Cette rencontre faite par l'intermédiaire de Madame la Marquise de Merteuil en ses appartements, la jeune fille dont les sentiments ne firent qu'un tour débuta dès lors des cours de chant et de harpe avec ce bel inconnu. Ainsi ils entretiendraient une correspondance plus rapprochée ce qui fit évoluer leur situation. Afin de confirmer ces rumeurs, Mademoiselle Cécile a accepté de raconter cette relation et ce que fut sa vie après le couvent.

 

Vous avez pris part aux rumeurs propagées à votre égard, sont-elles réellement fondées ?

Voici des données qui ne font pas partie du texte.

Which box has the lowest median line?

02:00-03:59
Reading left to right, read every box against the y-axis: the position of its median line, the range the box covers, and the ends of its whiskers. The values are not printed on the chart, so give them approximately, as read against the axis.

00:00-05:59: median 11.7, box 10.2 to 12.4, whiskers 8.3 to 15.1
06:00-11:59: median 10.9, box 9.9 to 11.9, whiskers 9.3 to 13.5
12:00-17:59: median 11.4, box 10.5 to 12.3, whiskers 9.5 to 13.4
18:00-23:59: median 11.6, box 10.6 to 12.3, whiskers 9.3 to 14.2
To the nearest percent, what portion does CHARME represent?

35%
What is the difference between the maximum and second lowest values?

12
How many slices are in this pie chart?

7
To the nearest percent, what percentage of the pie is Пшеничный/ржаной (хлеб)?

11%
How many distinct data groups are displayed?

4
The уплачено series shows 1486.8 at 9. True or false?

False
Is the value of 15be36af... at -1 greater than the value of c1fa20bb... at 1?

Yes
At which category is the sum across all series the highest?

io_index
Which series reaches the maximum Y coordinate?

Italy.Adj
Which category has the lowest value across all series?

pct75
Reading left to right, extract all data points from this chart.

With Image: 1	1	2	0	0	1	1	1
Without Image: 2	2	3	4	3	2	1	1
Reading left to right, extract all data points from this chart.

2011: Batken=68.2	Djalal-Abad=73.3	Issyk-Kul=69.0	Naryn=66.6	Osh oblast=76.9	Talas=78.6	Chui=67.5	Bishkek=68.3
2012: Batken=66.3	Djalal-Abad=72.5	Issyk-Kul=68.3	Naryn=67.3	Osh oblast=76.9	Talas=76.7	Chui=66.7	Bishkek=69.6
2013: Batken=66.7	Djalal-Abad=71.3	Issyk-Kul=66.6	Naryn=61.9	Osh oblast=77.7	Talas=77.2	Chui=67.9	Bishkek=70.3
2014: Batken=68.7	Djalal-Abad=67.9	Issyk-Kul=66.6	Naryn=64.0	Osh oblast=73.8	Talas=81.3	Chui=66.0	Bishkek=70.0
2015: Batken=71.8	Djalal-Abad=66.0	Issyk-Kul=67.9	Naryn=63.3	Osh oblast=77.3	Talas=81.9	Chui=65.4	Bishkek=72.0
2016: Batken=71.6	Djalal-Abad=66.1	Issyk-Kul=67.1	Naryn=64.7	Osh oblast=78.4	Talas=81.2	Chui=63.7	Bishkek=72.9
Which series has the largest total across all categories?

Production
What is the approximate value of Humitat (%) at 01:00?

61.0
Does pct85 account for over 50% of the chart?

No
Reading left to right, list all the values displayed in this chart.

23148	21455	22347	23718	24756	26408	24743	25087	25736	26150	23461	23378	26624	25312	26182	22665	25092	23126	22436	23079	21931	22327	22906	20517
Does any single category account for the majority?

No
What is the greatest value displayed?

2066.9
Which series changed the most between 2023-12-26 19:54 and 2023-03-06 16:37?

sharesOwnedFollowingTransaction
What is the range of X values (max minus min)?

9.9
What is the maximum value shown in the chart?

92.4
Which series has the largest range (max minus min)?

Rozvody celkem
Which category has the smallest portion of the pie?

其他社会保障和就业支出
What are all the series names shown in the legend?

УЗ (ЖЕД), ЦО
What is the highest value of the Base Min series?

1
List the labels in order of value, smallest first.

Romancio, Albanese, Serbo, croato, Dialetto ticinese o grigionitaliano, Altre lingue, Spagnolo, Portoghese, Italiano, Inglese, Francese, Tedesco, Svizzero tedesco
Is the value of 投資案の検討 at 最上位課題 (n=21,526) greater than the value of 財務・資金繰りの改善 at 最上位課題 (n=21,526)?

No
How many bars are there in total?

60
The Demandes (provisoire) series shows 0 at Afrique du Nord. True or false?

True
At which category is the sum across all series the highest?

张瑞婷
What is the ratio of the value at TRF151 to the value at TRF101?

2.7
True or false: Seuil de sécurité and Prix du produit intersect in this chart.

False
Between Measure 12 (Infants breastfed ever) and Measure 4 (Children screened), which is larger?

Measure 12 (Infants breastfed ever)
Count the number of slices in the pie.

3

   -  Eh bien, il est vrai que dès le premier instant où mon regard s'est perdu dans celui de Monsieur le Chevalier de Danceny, nous nous sommes entretenus à plusieurs reprises, par le biais de mes cours de musique. Tout d'abord nous avons envisagé nos rapports avec innocence puis au fil du temps nous nous promettions à une relation beaucoup plus engagée. Les lettres que j'expédiais à mon amie restée au couvent n'étaient que la représentation la plus intime de mes sentiments, je lui confiais juste mes impressions, mes remarques et mon ressenti. De surcroît, au départ je n'étais sûre de rien, sauf d'une chose, que la femme qu'il allait épouser aurait bien de la chance. Sachant que je devais me marier avec Monsieur de Gercourt - un mariage de convenance dont l'instigatrice fut ma mère - mon coeur se débattait. À ce sujet, je me confiais à ma chère amie. S'il était de toute manière impossible me rêver l'épouse d'un chevalier. Mais bon il en fut ainsi.

 

À la suite de tout ceci, avez-vous rencontré quelques difficultés dans vos relations avec les autres, vos connaissances ? 

    -  Mes relations furent quelques peu chamboulées même si au départ peu en avaient connaissance hormis Madame la Marquise de Merteuil à qui je demandais conseil bien souvent, laquelle me repondait avec bonté et sincérité dignes des plus grands amis. Elle était l'une des mes principales confidentes, même si elle était une amie de ma mère. Et puis est arrivé cet instant... Désireuse de se venger de Monsieur de Gercourt, elle agit par trahison. Nous fûmes alors séparés malgré le puissant bien qui nous unissait. Quant à ma mère, elle fut très furieuse d'apprendre notre relation, moi qui l'avait si bien cahée dans les tiroirs de ma chambre. Ceci ne dura q'un instant, sa détermination à étouffer l'affaire prenant le dessus. Elle  se résigna à me laisser aimer cet homme. Enfin, il y eut Monsieur le Vicomte de Valmont, un être serviable qui me proposa son aide pour voir Monsieur le Chevalier de Danceny à l'abri des regards indiscrets, ma mère étant au départ opposée à notre relation. Elle m'interdisait de le voir, si bien que je n'eus d'autre recours que de céder à cette aimable offre. Ma mère m'avait envoyée dans un château, celui de la tante de Monsieur de Valmont, Madame de Rosemonde, fort aimable de m'accueillir dans sa si grande demeure. Cependant amer fut ce séjour sachant que sa visée première était de m'éloigner de mon bien aimé, séjour au cours duquel me répéta qu'il était mal de l'aimer. Suite à cela, j'ai tenté de le rejeter à plusieurs reprises, j'en suis navrée. Monsieur de Valmont m'a d'ailleurs confié une lettre dans laquelle Monsieur le Chevalier lui faisait part de son profond désarroi face à mon indifférence, lettre dont le début disait ceci : " Ah Monsieur, je suis désespéré, j'ai tout perdu. Je n'ose confier au papier le secret de mes peines : mais j'ai besoin de les répandre dans le sein d'ami fidèle et sûr." Malheureusement, Monsieur de Valmont était complice de Madame de Merteuil. Elle le charga de me séduire et sotte que je suis j'y consentis. Que je suis naïve.